The Louisiana Rice Research Board has given $1 million to fund an academic chair dedicated for rice research in the LSU AgCenter.
The presentation was made on Jan. 9 at the annual joint meeting of the Louisiana Rice Council and the Louisiana Rice Growers Association.
The board has pledged to provide an additional $500,000 later this year for the Louisiana Rice Research Board Chair for Excellence in Rice Research with the hope of more allocations in the next few years to growing the chair over time.
The money is coming from funds obtained through the Colombian Free Trade Agreement. Interest from the funds is dedicated solely for research purposes.
Board chairman Richard Fontenot said planning for the chair began in 2015.
“The research that has come out of the LSU AgCenter over the years has certainly helped the Louisiana rice industry, but it has also supported and fed the world,” Fontenot said. “This endowment has been in the works for a long time, and now that it is official, I feel good knowing the rice industry will continue to benefit from world-class research that will come out of LSU thanks to this strengthened research program.”
Reliable research funding
Rogers Leonard, LSU AgCenter associate vice president, said the chair will provide a reliable funding source for research.
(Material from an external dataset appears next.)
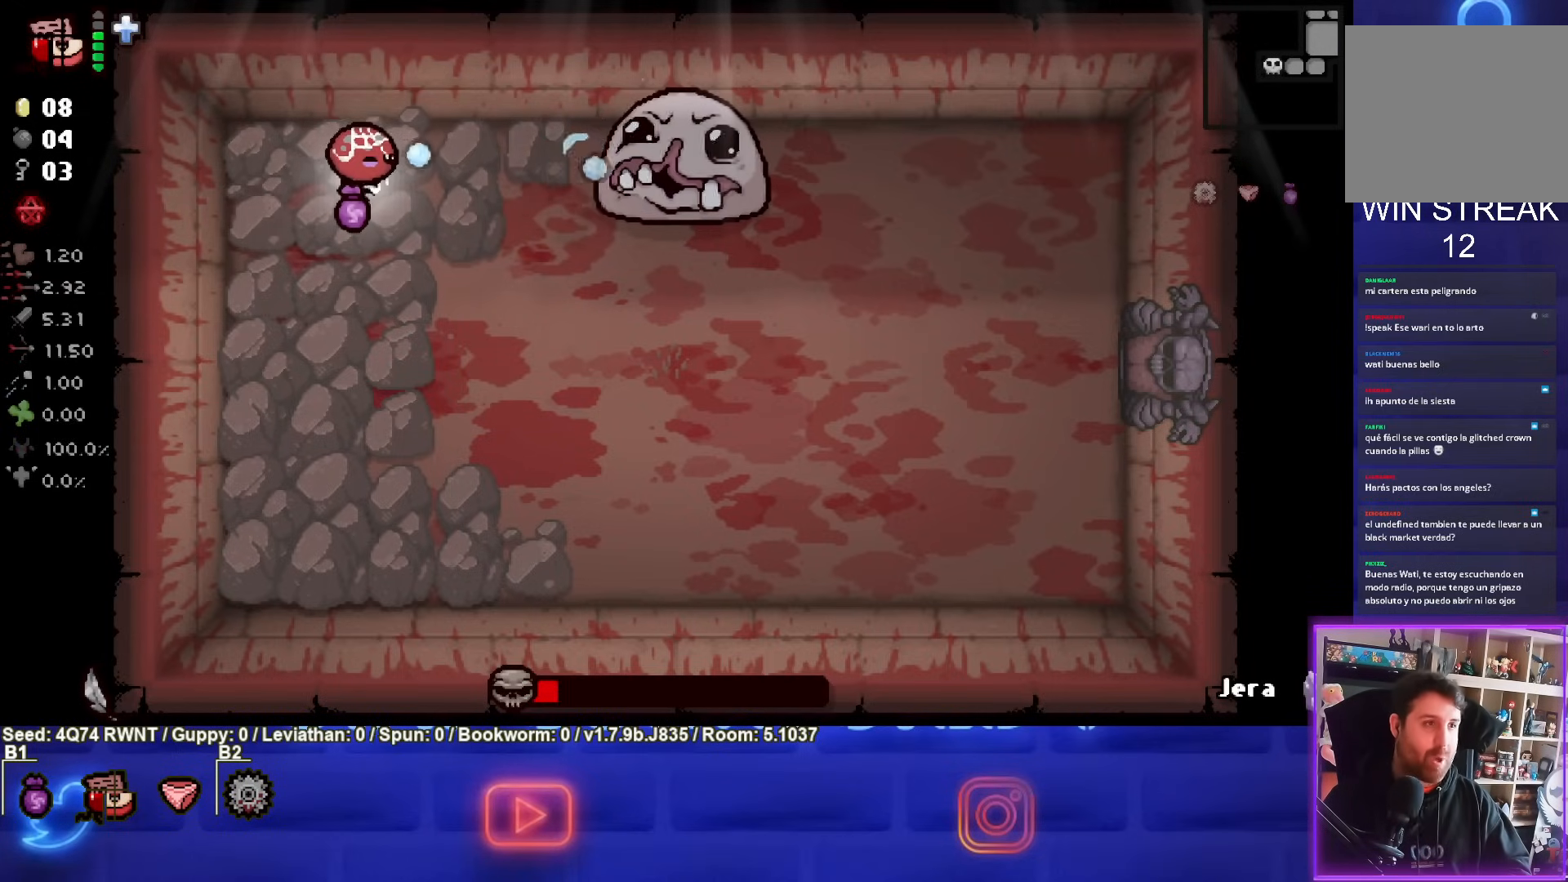
{"buttons": ["CIRCLE"], "left_stick": "center", "events": []}
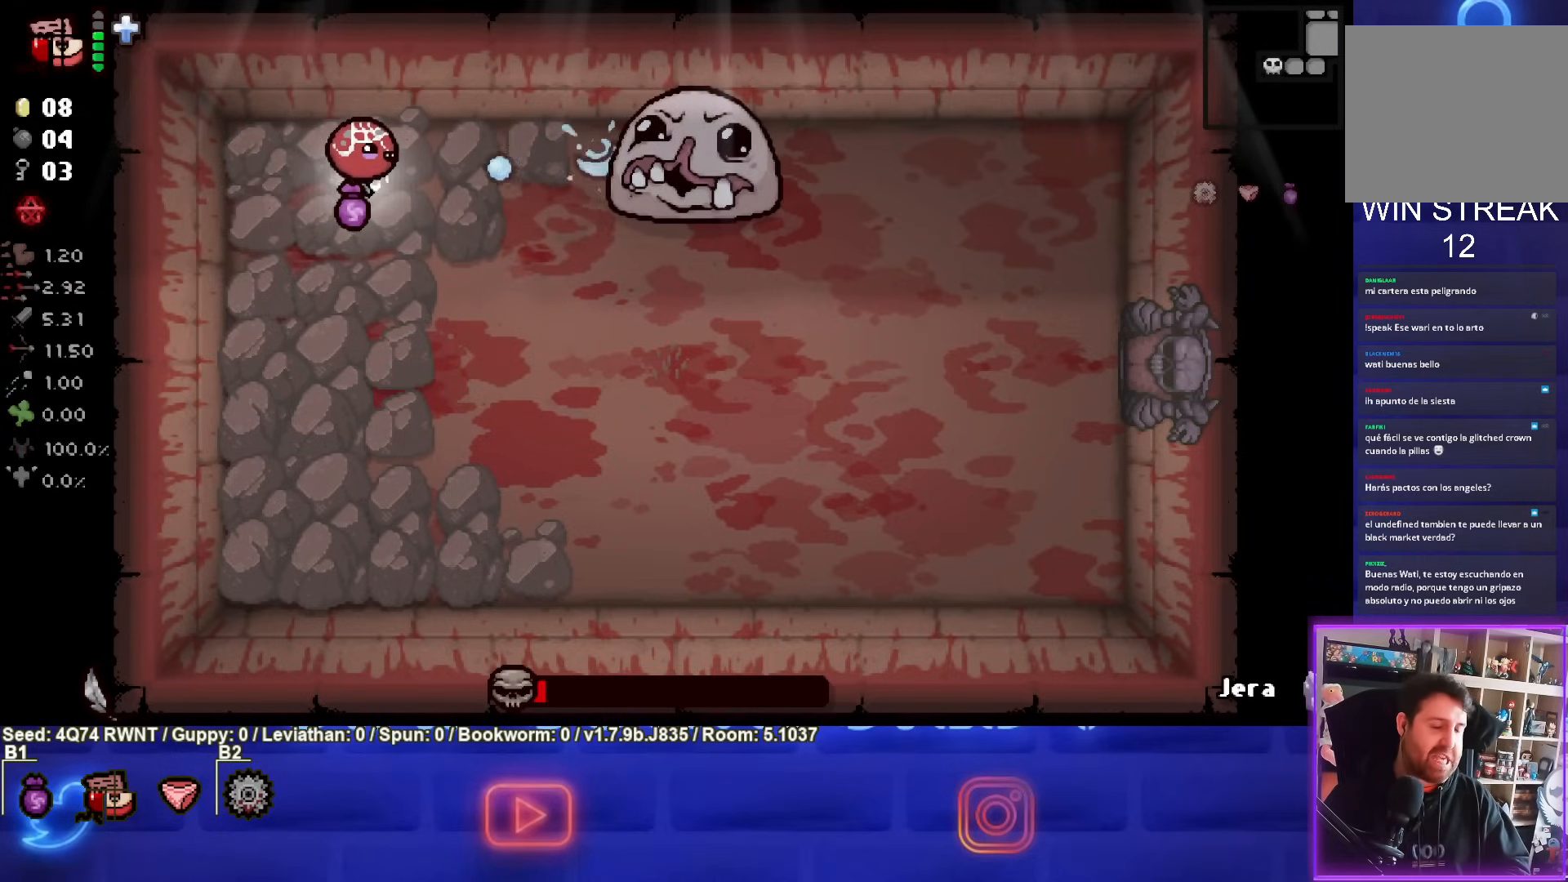
{"buttons": ["CIRCLE"], "left_stick": "center", "events": []}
“This perpetual funding source will help make sure that the LSU AgCenter’s world-class rice research will continue uninterrupted,” Leonard said.
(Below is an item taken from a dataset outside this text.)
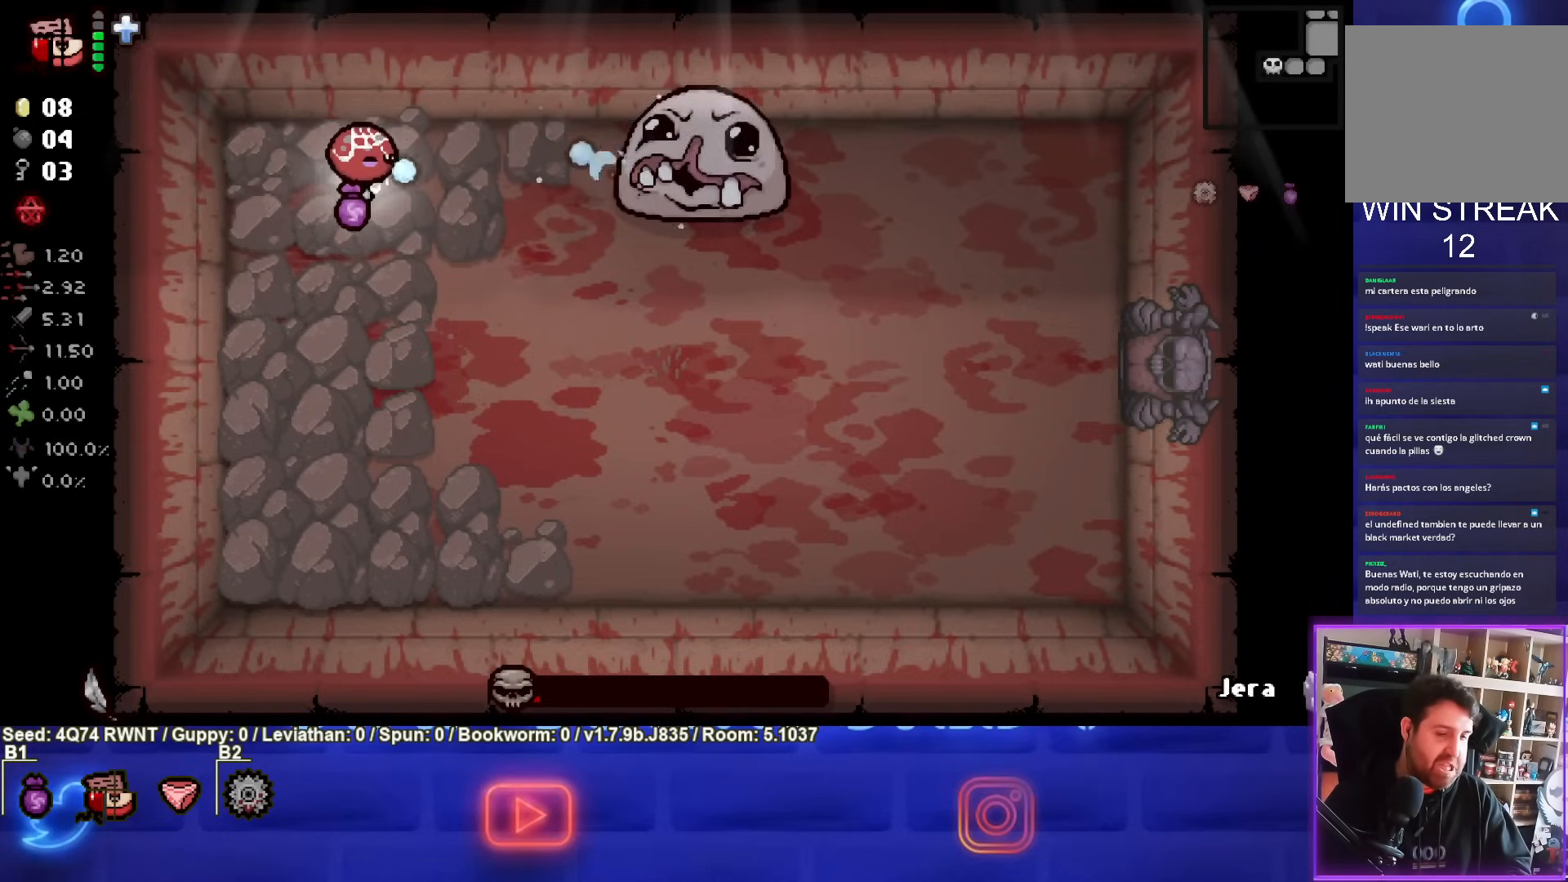
{"buttons": ["CIRCLE"], "left_stick": "center", "events": []}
Also at the meeting, Gov. John Bel Edwards addressed the gathering of about 250 people. The governor said funding for higher education in Louisiana has been stabilized. “That’s the first time that’s happened in a decade,” he said.
Edwards said he recognizes that tuition increases have not provided any additional funding for the LSU and Southern University ag centers.
“I’m so thankful for the work the ag centers have been doing for the state,” he said.
The governor said he has voiced farmers’ concerns about the trade war’s effects, and he has urged President Donald Trump to resolve trade issues quickly.
Rice to China
Betsy Ward, USA Rice president, said sales of U.S. rice to China appear likely after more than a decade of work, although currently a 25 percent tariff would be imposed.
Trade officials from both countries recently met. “They are very optimistic that this is the real deal. This is one time that there’s a brand new market for U.S. rice,” Ward said.
Sarah Moran, USA Rice vice president for international promotions, said the free trade agreement with Colombia that provided funding for the AgCenter rice research chair has resulted in a total of $9 million for Louisiana rice research, and all of it must be used for research.
But, she said, by 2022, half of the funds raised under the agreement will have to be split between rice promotion and research.
Mike Strain, commissioner of the Louisiana Department of Agriculture and Forestry, said a project is about to start to dredge the Mississippi River to provide an additional 5 feet of depth to accommodate larger ships. Many of those vessels will be hauling grain for the export market, he said.
Currently, 60 percent of U.S. grain exports rely on the Mississippi River, and the dredging project will increase that to 70 percent, he said.
Strain said he hopes to show U.S. Agriculture Secretary Sonny Perdue the need for expanded poultry cold storage at the Port of New Orleans when Perdue and Trump are in New Orleans for the American Farm Bureau Federation Convention on Jan. 14.